4. Compare the accuracy of both imputation methods.

## Step 1: Import, split, and mask the Titanic Dataset

In [5]:
import pandas as pd
import numpy as np
from sklearn.model_selection import train_test_split
from sklearn.metrics import mean_absolute_error

# Load the Titanic dataset
titanic_url = "https://raw.githubusercontent.com/datasciencedojo/datasets/master/titanic.csv"
titanic_data = pd.read_csv(titanic_url)

# Remove NaNs from the Age column
titanic_data = titanic_data.dropna(subset=['Age'])
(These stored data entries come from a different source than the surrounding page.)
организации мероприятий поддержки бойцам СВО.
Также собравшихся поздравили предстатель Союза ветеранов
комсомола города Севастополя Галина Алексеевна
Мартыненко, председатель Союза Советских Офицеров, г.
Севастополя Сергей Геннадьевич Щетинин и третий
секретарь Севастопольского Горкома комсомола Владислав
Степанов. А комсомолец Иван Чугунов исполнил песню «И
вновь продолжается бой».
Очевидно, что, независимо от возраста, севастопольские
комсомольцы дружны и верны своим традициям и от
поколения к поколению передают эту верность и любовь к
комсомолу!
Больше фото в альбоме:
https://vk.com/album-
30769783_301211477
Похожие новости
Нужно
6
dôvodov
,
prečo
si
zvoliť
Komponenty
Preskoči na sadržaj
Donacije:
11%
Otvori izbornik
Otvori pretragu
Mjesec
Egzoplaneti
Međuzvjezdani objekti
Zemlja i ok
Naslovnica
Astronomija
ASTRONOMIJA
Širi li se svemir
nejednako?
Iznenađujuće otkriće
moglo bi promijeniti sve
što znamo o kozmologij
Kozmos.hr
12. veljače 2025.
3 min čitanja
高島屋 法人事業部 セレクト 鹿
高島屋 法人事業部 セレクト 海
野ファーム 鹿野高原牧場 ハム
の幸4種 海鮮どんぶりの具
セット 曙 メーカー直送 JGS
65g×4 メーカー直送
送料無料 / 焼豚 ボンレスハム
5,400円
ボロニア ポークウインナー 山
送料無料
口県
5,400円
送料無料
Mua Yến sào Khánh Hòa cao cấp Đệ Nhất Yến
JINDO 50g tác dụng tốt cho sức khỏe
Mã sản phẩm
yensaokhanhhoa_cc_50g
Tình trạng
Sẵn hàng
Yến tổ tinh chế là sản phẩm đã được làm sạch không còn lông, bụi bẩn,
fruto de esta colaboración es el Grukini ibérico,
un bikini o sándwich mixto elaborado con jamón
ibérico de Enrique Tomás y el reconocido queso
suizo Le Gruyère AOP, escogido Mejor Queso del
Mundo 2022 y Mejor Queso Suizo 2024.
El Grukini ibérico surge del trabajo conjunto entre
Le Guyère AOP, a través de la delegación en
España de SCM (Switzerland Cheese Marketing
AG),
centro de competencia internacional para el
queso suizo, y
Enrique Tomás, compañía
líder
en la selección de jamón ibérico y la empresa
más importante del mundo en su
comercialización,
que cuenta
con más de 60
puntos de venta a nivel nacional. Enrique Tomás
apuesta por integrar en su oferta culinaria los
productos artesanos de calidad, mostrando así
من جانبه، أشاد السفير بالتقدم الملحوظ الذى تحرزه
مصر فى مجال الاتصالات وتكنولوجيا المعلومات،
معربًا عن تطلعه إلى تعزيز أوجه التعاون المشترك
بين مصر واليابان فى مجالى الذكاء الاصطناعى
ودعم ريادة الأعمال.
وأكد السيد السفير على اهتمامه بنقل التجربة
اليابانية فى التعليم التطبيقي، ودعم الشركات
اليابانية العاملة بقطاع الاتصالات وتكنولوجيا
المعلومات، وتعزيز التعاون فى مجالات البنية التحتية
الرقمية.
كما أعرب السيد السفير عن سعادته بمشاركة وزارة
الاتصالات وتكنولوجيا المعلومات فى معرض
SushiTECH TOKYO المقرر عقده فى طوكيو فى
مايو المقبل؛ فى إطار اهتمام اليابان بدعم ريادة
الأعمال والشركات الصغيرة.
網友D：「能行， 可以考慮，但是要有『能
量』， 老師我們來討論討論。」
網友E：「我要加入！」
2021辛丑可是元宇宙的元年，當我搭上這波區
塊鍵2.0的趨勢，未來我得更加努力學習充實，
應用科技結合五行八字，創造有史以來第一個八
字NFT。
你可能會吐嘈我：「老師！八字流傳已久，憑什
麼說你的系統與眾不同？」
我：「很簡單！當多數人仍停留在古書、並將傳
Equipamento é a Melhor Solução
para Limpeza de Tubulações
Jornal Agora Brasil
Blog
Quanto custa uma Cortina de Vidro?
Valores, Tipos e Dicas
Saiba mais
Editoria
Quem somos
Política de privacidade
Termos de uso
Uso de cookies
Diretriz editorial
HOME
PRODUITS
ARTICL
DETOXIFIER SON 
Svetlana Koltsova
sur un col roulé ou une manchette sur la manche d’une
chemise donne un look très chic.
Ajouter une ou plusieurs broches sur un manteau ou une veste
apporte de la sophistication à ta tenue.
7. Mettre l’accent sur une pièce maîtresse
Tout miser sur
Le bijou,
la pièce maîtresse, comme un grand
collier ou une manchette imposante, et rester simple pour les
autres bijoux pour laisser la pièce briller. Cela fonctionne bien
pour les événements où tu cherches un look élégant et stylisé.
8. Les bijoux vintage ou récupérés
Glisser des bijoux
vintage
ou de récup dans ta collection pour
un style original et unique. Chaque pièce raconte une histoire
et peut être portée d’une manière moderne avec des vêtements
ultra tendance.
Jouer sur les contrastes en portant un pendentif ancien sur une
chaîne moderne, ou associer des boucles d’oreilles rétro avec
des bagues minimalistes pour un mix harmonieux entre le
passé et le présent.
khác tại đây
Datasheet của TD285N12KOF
# Split the data into training and test sets
train_data, test_data = train_test_split(titanic_data, test_size=0.2, random_state=42)

# Mask a fraction of the Age column in the test set to simulate missing values
mask_fraction = 0.5
num_samples = int(mask_fraction * len(test_data))
random_samples = test_data['Age'].sample(num_samples).index
test_data.loc[random_samples, 'Age'] = np.nan

## Step 2: Impute the `Age` Column in the Test Set

### 2.1: Using Global Mean

In [6]:
# Compute the global mean from the training set
global_mean_age = train_data['Age'].mean()
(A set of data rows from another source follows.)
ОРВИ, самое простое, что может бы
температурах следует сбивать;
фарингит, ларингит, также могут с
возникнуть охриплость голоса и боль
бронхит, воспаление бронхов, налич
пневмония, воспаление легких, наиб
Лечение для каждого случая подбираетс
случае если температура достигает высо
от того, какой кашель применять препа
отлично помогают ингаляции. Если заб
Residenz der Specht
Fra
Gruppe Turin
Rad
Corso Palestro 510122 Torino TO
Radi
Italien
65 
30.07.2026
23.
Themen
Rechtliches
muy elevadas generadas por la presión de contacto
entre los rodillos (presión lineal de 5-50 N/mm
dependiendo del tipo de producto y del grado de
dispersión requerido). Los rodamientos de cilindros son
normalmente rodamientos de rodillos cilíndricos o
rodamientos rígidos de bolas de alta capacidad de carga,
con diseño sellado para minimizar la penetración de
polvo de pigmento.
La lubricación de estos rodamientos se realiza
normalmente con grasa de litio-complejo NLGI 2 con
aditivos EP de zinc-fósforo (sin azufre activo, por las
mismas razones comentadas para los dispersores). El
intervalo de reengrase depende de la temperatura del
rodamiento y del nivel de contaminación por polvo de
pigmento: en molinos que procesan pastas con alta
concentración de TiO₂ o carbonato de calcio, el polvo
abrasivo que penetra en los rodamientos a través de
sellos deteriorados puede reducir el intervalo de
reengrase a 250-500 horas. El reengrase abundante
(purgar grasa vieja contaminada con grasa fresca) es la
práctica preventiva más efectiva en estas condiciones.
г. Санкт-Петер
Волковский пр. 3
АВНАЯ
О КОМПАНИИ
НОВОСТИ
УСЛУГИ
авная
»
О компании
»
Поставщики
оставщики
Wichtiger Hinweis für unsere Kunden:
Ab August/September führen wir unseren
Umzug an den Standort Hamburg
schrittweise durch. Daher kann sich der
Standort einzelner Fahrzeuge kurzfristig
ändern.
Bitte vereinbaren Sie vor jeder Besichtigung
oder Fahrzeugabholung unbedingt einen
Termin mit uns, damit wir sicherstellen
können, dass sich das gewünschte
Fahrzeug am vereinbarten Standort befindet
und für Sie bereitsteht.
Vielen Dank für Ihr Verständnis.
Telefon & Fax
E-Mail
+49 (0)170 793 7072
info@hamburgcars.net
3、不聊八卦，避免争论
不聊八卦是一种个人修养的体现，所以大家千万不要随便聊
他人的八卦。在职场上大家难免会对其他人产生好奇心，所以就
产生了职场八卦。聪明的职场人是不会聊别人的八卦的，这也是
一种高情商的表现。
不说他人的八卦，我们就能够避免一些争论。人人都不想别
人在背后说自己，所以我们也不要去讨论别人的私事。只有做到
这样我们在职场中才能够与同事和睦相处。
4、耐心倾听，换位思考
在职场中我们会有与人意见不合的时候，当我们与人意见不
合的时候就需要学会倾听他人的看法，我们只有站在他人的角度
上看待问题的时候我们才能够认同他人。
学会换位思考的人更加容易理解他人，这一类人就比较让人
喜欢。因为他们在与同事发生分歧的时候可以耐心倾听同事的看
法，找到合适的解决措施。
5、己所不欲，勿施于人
# Impute the masked test set using the global mean
test_data_global_mean = test_data.copy()
test_data_global_mean['Age'] = test_data_global_mean['Age'].fillna(global_mean_age)
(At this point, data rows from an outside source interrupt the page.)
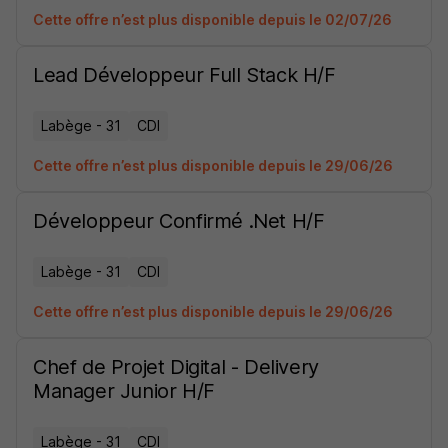
Cette offre n’est plus disponible depuis le 02/07/26
Lead Développeur Full Stack H/F
Labège - 31
CDI
Cette offre n’est plus disponible depuis le 29/06/26
Développeur Confirmé .Net H/F
Labège - 31
CDI
Cette offre n’est plus disponible depuis le 29/06/26
Chef de Projet Digital - Delivery
Manager Junior H/F
Labège - 31
CDI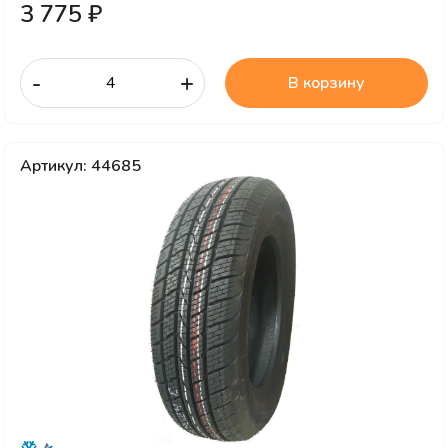
3 775 ₽
-
+
В корзину
Артикул: 44685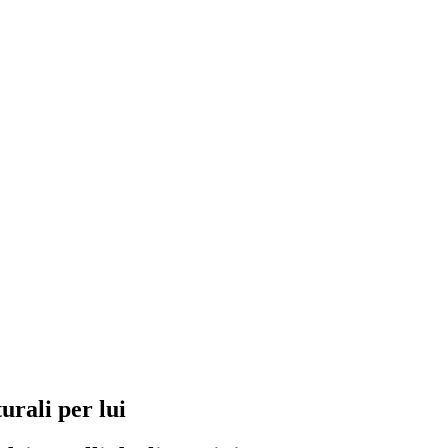
rali per lui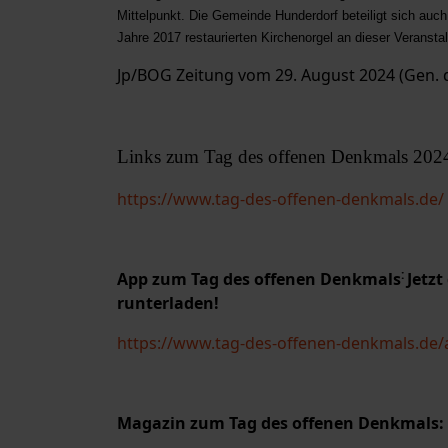
Mittelpunkt. Die Gemeinde Hunderdorf beteiligt sich auch
Jahre 2017 restaurierten Kirchenorgel an dieser Veranstaltu
Jp/BOG Zeitung vom 29. August 2024 (Gen. 
Links zum Tag des offenen Denkmals 202
https://www.tag-des-offenen-denkmals.de/
:
App zum Tag des offenen Denkmals
Jetzt
runterladen!
https://www.tag-des-offenen-denkmals.de/a
Magazin zum Tag des offenen Denkmals: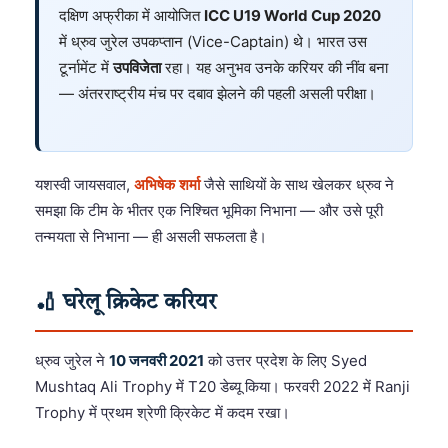
दक्षिण अफ्रीका में आयोजित
ICC U19 World Cup 2020
में ध्रुव जुरेल उपकप्तान (Vice-Captain) थे। भारत उस
टूर्नामेंट में
उपविजेता
रहा। यह अनुभव उनके करियर की नींव बना
— अंतरराष्ट्रीय मंच पर दबाव झेलने की पहली असली परीक्षा।
यशस्वी जायसवाल,
अभिषेक शर्मा
जैसे साथियों के साथ खेलकर ध्रुव ने
समझा कि टीम के भीतर एक निश्चित भूमिका निभाना — और उसे पूरी
तन्मयता से निभाना — ही असली सफलता है।
🏏 घरेलू क्रिकेट करियर
ध्रुव जुरेल ने
10 जनवरी 2021
को उत्तर प्रदेश के लिए Syed
Mushtaq Ali Trophy में T20 डेब्यू किया। फरवरी 2022 में Ranji
Trophy में प्रथम श्रेणी क्रिकेट में कदम रखा।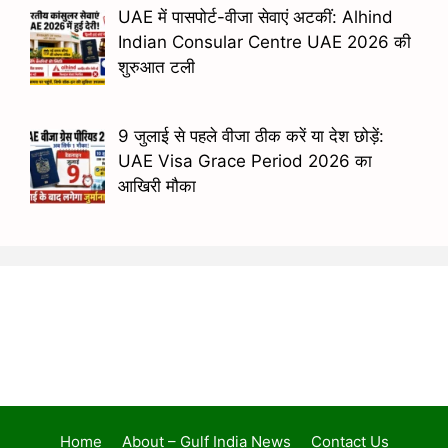
UAE में पासपोर्ट-वीजा सेवाएं अटकीं: Alhind
Indian Consular Centre UAE 2026 की
शुरुआत टली
9 जुलाई से पहले वीजा ठीक करें या देश छोड़ें:
UAE Visa Grace Period 2026 का
आखिरी मौका
Home
About – Gulf India News
Contact Us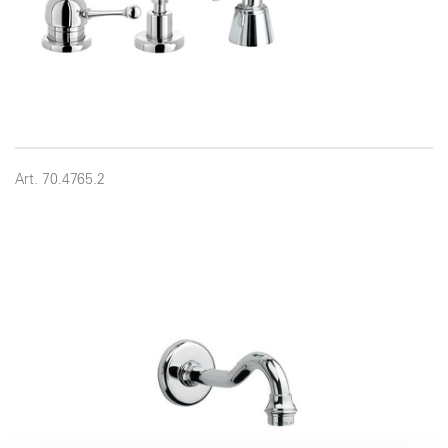
Art. 70.4765.2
# Ensure that there are no missing values in the imputed test set
assert test_data_global_mean['Age'].isnull().sum() == 0

### 2.2: Using Regularized Mean with `impute_column` function

In [7]:
from regmean_imputer import impute_column

# Impute the masked test set using the regularized mean
test_data_regularized_mean = impute_column(data=test_data, impute_col='Age', group_by_cols=['Pclass', 'Sex'])

# Ensure that there are no missing values in the imputed test set
assert test_data_regularized_mean['Age'].isnull().sum() == 0

Best regularization parameter for Age: 8


## Step 3: Compare the Accuracy of Both Imputation Methods

In [8]:
# Compute the Mean Absolute Error (MAE) for both imputation methods
original_ages = titanic_data.loc[random_samples, 'Age']
mae_global_mean = mean_absolute_error(original_ages, test_data_global_mean['Age'].loc[random_samples])
mae_regularized_mean = mean_absolute_error(original_ages, test_data_regularized_mean['Age'].loc[random_samples])

print(f"MAE using Global Mean: {mae_global_mean}")
print(f"MAE using Regularized Mean: {mae_regularized_mean}")

MAE using Global Mean: 11.419547865124192
MAE using Regularized Mean: 10.239185871309381


Regularized mean imputation outperforms global mean imputation.